Speaking of time travel, why did the wizards turn a blind eye to the holocaust? World War II is canon in Harry Potter, which means that every goddamn wizard in the world has blood on their hands. I understand not wanting to interact too much with the muggle world, but the second that mass genocide comes into play, they should suspend this rule just a little bit. All they’d need was a time turner and a wand and they could prevent some horrible shit from happening by simply yelling “Avada kedavra” at baby Hitler. Honestly the fact that not one wizard did this suggests a stunning disregard for non-magical life.

Being Poor


One of Ron Weasley’s defining characteristics is the fact that his family is kind of poor, and that makes absolutely no sense. Economic inequality should not be a thing in this universe!!!!!!!!!! Why is Ron forced to walk around in beat up hand me downs when he lives in a world where most people can make anything they want by pointing a piece of wood at it? If Professor McGonagall can turn herself into a cat, surely Ron’s parents can turn his sweater into a less shitty sweater. For Christ’s sake, Hermione fixed Harry’s broken glasses when she was a damn first year! Maybe the Weasley’s will never be as rich as the Malfoys, but their quality of life should be significantly better than it appears to be in the book.

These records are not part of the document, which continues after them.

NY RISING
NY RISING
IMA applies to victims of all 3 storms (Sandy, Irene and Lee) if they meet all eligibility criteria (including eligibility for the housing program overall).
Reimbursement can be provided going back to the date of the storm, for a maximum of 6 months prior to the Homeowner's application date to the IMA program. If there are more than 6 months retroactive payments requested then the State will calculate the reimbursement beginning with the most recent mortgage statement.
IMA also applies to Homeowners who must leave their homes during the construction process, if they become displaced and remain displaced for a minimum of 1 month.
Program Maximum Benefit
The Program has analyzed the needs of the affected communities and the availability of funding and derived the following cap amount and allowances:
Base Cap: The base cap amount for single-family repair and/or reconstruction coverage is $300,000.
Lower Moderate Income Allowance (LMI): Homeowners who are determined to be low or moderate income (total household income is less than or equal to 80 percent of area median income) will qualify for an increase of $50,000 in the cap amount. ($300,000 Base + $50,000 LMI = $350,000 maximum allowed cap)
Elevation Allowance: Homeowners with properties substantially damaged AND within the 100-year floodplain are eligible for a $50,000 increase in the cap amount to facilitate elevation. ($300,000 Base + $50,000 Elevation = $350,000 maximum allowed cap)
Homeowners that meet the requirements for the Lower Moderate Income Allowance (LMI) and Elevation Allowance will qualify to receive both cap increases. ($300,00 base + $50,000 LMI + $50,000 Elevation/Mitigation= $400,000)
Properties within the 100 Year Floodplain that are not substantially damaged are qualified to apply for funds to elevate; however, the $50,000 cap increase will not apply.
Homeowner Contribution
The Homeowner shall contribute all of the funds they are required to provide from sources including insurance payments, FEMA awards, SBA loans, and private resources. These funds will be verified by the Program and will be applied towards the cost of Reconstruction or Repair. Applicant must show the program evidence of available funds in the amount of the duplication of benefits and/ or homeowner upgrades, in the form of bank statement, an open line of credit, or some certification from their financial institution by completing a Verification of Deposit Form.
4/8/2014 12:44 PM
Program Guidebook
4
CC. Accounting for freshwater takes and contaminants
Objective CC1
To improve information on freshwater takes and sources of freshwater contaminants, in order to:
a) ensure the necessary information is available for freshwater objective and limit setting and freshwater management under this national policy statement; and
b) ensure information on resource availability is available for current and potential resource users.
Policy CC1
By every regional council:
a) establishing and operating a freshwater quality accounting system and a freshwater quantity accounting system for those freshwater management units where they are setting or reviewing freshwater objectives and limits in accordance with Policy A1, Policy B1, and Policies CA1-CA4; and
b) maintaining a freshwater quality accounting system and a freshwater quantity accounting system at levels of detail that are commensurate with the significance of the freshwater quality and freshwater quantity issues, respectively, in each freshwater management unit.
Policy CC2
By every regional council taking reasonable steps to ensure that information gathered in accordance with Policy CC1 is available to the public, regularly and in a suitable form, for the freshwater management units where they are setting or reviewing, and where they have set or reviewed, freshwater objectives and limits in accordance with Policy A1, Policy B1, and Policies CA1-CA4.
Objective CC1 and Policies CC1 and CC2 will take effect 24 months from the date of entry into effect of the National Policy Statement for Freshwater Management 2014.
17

J.K. Rowling famously stated that wizards practice all sorts of real world religions, and it’s like how. What the fuck wizard is practicing Christianity? I was raised Catholic and I can tell you that a lot of it was rooted in the idea that Jesus performed miracles that were nowhere near as impressive as what your average first year at Hogwarts could do. Imagine going up to a goddamn wizard and telling them that they should worship someone because they turned water into wine? They’d laugh in your face. I can understand wizards creating their own religions but the fact that they’re practicing our boring real world religions makes no sense.